Exercise aim.
Lines with the string "DWIDTH" must each be copied from the listing.

Data records.
Start of Block

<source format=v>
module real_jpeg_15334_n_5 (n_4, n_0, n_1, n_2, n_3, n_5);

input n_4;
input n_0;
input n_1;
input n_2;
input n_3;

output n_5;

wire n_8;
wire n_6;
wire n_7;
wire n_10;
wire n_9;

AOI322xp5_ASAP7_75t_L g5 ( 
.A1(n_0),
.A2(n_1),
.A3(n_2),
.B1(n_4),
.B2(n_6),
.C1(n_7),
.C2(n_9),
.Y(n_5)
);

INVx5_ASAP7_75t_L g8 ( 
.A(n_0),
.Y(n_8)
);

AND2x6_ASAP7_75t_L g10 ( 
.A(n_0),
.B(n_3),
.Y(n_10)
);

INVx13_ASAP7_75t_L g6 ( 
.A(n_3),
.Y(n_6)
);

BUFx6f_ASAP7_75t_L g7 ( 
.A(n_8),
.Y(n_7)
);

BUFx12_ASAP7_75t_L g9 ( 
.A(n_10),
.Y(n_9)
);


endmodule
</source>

End of Block
Start of Block

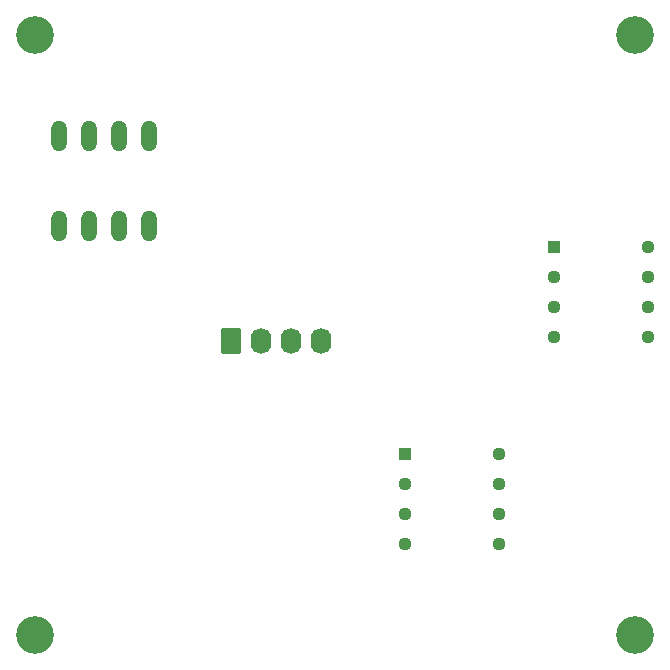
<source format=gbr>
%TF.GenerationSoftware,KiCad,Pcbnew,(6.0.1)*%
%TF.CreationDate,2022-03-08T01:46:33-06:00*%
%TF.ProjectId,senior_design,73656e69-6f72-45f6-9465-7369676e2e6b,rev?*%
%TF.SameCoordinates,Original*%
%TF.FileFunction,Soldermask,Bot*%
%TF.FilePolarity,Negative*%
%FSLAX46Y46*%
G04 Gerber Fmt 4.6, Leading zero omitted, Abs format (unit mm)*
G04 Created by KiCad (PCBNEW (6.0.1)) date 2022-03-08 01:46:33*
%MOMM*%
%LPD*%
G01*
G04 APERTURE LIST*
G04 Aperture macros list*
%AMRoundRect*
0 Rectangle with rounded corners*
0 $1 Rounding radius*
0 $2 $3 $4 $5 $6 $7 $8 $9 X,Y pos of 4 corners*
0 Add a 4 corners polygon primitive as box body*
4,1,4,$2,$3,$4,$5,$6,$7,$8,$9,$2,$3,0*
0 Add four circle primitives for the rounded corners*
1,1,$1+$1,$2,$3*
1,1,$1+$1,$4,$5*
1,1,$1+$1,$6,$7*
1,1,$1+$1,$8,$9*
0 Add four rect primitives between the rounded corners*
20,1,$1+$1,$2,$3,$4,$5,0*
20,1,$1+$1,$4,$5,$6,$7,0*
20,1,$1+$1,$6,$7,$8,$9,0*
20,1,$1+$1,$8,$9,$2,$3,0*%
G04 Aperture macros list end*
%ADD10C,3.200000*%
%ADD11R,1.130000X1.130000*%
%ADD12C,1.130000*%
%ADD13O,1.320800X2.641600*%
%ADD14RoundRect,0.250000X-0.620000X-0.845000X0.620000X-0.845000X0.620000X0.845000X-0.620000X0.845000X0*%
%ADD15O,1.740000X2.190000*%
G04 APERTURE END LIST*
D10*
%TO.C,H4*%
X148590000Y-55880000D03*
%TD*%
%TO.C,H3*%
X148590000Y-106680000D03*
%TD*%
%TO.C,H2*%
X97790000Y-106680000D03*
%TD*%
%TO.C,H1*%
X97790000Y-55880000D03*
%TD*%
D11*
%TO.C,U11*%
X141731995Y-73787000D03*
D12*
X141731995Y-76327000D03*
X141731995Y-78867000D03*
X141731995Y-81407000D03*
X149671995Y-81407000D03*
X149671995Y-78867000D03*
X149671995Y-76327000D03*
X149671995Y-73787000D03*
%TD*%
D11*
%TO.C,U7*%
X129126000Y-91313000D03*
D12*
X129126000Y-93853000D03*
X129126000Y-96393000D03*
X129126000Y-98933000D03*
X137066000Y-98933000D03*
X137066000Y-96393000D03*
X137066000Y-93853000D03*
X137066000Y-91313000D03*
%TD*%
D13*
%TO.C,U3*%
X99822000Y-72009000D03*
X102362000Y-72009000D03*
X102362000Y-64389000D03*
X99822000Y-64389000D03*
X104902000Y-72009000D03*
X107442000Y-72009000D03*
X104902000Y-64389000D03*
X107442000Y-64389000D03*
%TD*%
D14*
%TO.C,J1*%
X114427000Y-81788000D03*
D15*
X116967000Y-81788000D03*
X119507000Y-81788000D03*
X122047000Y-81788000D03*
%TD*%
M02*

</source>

End of Block
Start of Block

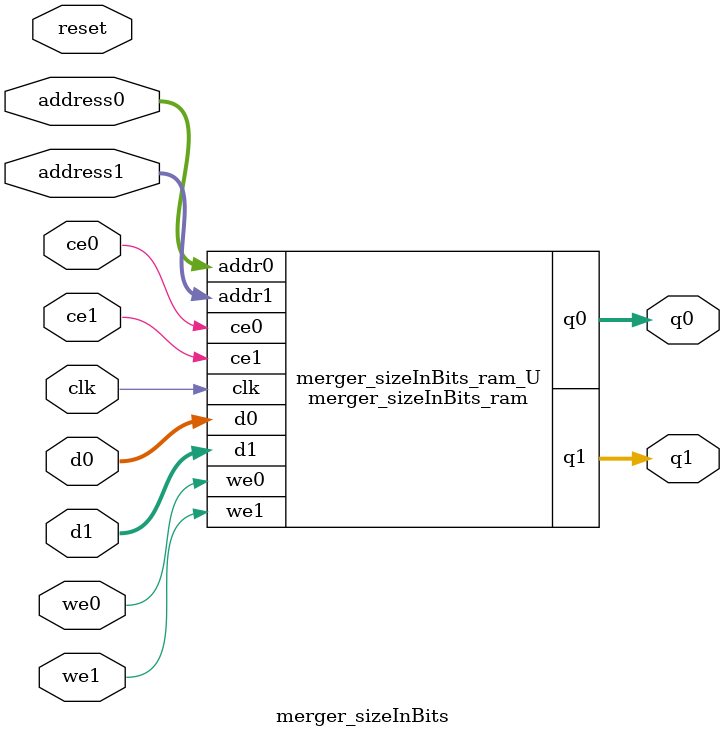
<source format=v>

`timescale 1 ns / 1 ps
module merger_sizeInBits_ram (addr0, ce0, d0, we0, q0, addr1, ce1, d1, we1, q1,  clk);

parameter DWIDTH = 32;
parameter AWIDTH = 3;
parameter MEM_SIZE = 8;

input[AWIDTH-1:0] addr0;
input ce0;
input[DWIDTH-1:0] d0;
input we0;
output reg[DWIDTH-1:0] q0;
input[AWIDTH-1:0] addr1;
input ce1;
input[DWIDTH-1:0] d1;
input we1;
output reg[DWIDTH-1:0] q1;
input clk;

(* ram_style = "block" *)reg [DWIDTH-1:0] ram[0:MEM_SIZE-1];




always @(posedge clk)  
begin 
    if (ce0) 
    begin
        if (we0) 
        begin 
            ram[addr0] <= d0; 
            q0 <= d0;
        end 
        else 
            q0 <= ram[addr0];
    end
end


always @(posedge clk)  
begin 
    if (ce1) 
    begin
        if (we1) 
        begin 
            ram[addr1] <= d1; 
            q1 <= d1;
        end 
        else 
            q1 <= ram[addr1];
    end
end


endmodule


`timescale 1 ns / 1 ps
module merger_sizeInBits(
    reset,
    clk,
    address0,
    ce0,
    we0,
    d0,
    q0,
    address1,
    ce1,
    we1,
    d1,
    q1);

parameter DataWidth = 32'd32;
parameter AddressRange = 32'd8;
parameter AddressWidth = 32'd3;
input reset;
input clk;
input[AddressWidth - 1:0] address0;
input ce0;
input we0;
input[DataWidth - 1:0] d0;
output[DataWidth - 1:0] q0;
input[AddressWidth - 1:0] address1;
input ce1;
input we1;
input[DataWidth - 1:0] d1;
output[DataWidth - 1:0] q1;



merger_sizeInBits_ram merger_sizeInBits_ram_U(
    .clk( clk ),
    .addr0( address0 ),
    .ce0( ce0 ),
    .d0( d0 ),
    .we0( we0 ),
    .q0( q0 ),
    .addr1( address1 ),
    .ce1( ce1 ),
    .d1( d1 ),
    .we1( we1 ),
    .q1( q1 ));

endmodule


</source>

End of Block

Task solution.
parameter DWIDTH = 32;
input[DWIDTH-1:0] d0;
output reg[DWIDTH-1:0] q0;
input[DWIDTH-1:0] d1;
output reg[DWIDTH-1:0] q1;
(* ram_style = "block" *)reg [DWIDTH-1:0] ram[0:MEM_SIZE-1];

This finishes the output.